“We can’t control whether we always win or lose, but we can always go out there and make sure we have fun” -Frank Layden
I have been more than blessed to have been around so many people of amazing character, grit, and grace in my life all of whom I hope have had a profound influence not just on me as I knew them during our time together but on literally millions of others.
Two of those people with similar roots I have been thinking about in the past few days…one we just lost, one is still with us but is getting on in years, and very rightfully, just had a statue erected in his honor as the team he once led won the NBA title last month (albeit in a different city).
Both are Brooklyn guys, longtime removed.
Frank Layden and Lenny Wilkens. Watch this great tribute to Frank Layden here, and a solid story on Lenny Wilkens by our friend Andy Furman here.
I was lucky enough to have spent time with both these Hall of Fame people while I was with the Knicks, and the impact both had on me personally and professionally is indelible.

First on Coach Wilkens. A man of quiet grace and elegance, he was honored with a statue in his adopted hometown of Seattle a few weeks ago, as the Oklahoma City Thunder (the former Seattle Supersonics) were on their way to the NBA Championship. Always understated and a deep thinker, I always treasured the time I got to spend talking to coach Wilkens about Brooklyn, leadership, motivating people and his love and amazement of New York in general. There was one conversation we had about the subway, and how he and his mom used it as a lifeline growing up in Brooklyn, and how to this day he couldn’t figure out how such a chaotic city found its way literally underground. He always looked around and talked to the ushers, the security guys, and the older fans, because he said, those were the people when he was young who he saw as role models. Lenny’s time in New York as head coach will probably be lost to memory in the turbulent years of the Knicks, but one thing that should be noted. It was his last head coaching stop unfortunately, but it may have been one of his best even though it was only a year. He led the Knicks to their only playoff appearance in the early 2000’s and figured out a way to have Stephon Marbury and Keith Van Horn click as a pair, getting the Knicks four games over .500 at the All-Star break that year before Van Horn was traded for Tim Thomas and the club sputtered into the playoffs. Lenny was let go in January the following year, and instead of an exit press conference my last memory of him was walking quietly out of the Garden on that January day. Quiet, unassuming and Brooklyn strong, more than worthy of his new statue.

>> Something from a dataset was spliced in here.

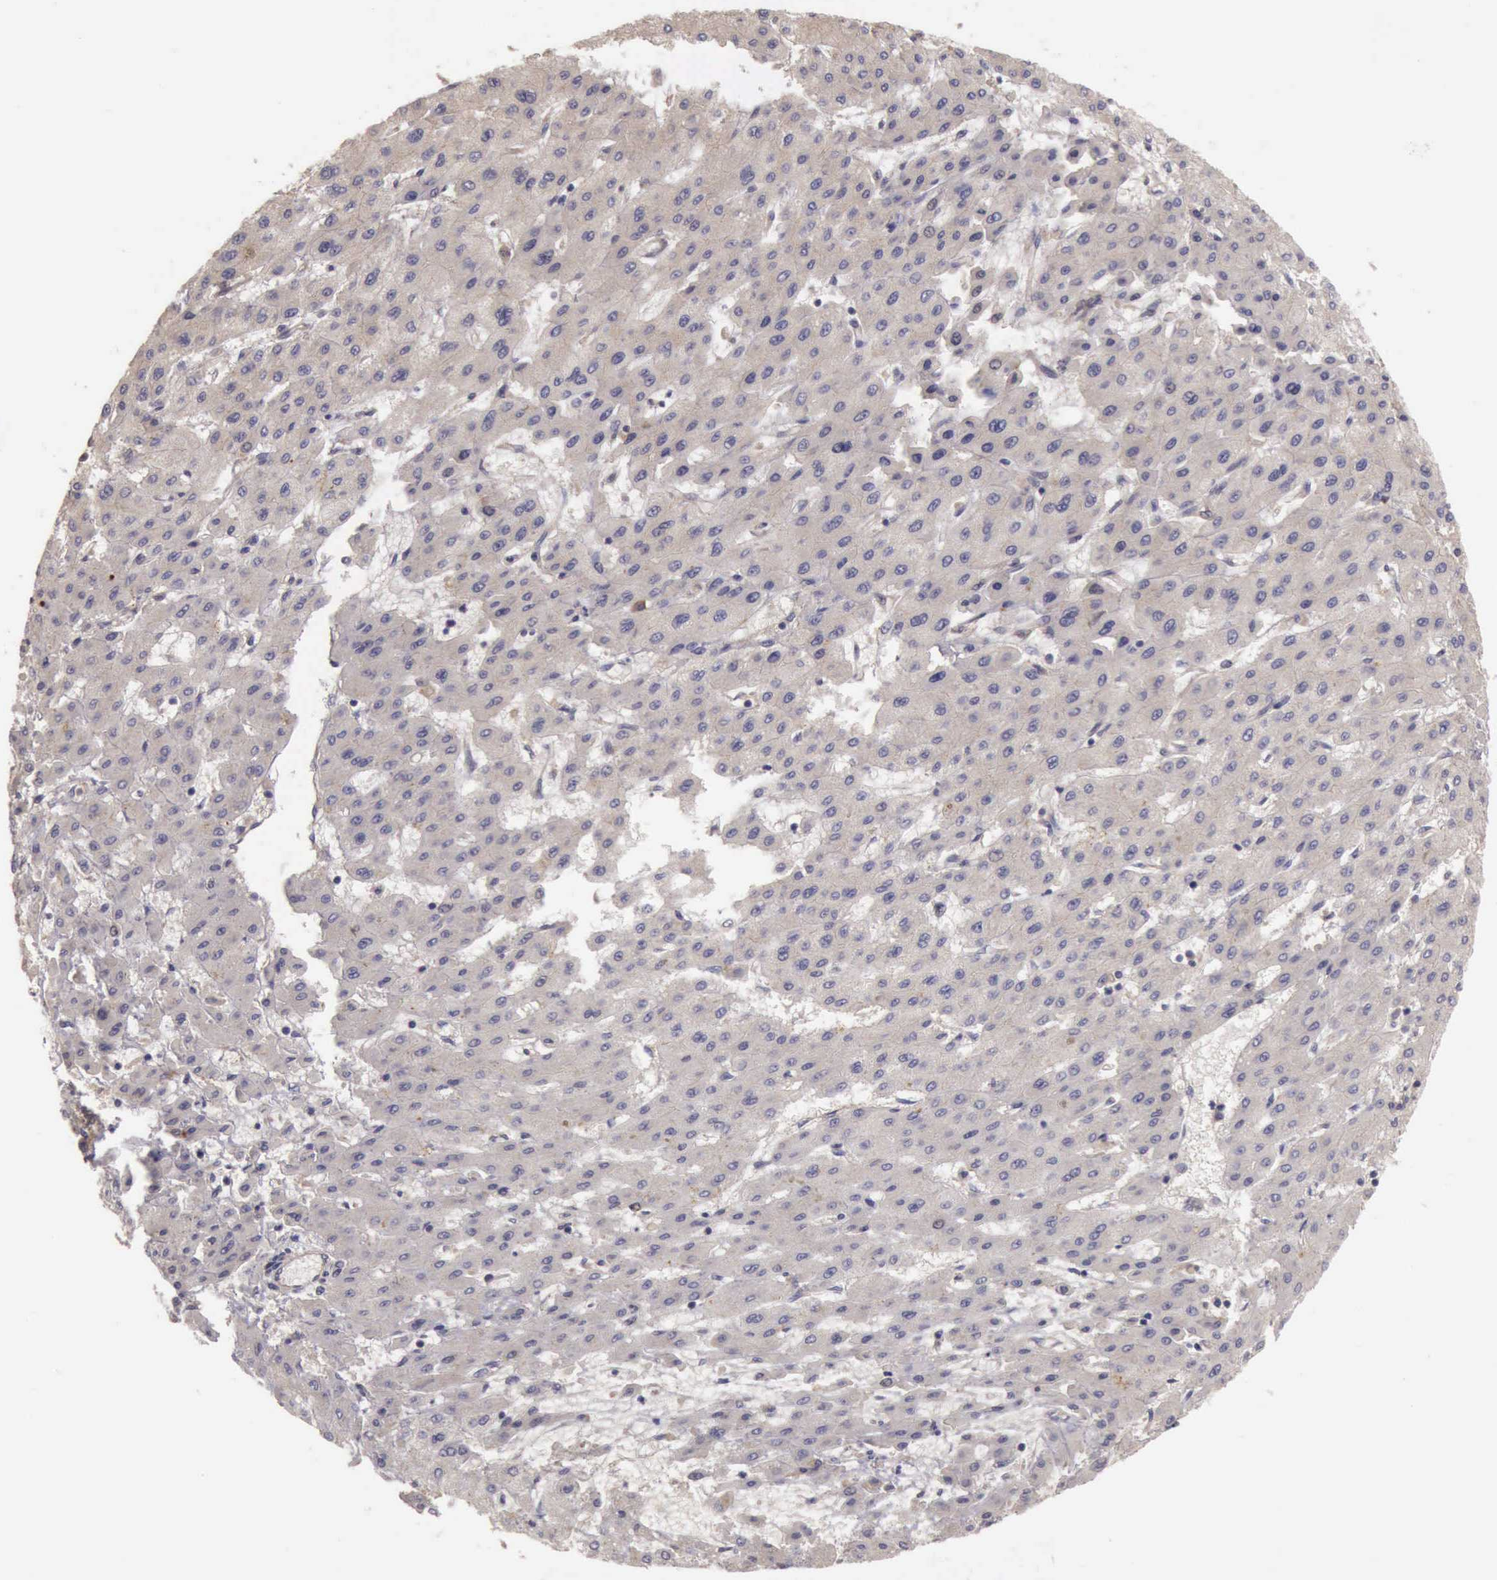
{"staining": {"intensity": "weak", "quantity": ">75%", "location": "cytoplasmic/membranous"}, "tissue": "liver cancer", "cell_type": "Tumor cells", "image_type": "cancer", "snomed": [{"axis": "morphology", "description": "Carcinoma, Hepatocellular, NOS"}, {"axis": "topography", "description": "Liver"}], "caption": "Immunohistochemistry (IHC) photomicrograph of liver hepatocellular carcinoma stained for a protein (brown), which reveals low levels of weak cytoplasmic/membranous expression in about >75% of tumor cells.", "gene": "EIF5", "patient": {"sex": "female", "age": 52}}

Then there was Coach Layden. I was lucky enough to have worked with two Layden’s, Frank and his son Scott, during my Knicks tenure. Frank was always the voice of reason when he came into the office, and we would sit together talking about leadership and the values that we should hold dear. Scott has always remained a friend over the years, and everywhere he has been he has set a standard for how people should be treated regardless of wins and losses. The Layden’s always lived, and will continue to live, much bigger than the game.

In addition to all the stories and the laughter and the leadership Coach Layden espoused, he never shied away from his gritty Brookyln roots. So much so that every summer he would go back to Brooklyn with another Knicks old time staff member, Frank Murphy, and go to a Brooklyn Cyclones game and ride the Cyclone, with a stop at Nathans. While I never went with the pair, and those old timers trips stopped quite a while ago, they were always a great source of pride that reconnected the old time hoopsters with the current hipsters of Brooklyn.
While they both had their styles to achieve success, there were indelible traits that ran through both…integrity, empathy, grace, courage, balance, community.
Those words are thrown around probably way too easily these days, but both men lived…and have lived…by examples for decades. Old school maybe, timeless for sure.
Brooklyn guys for the ages, whose impact will be timeless.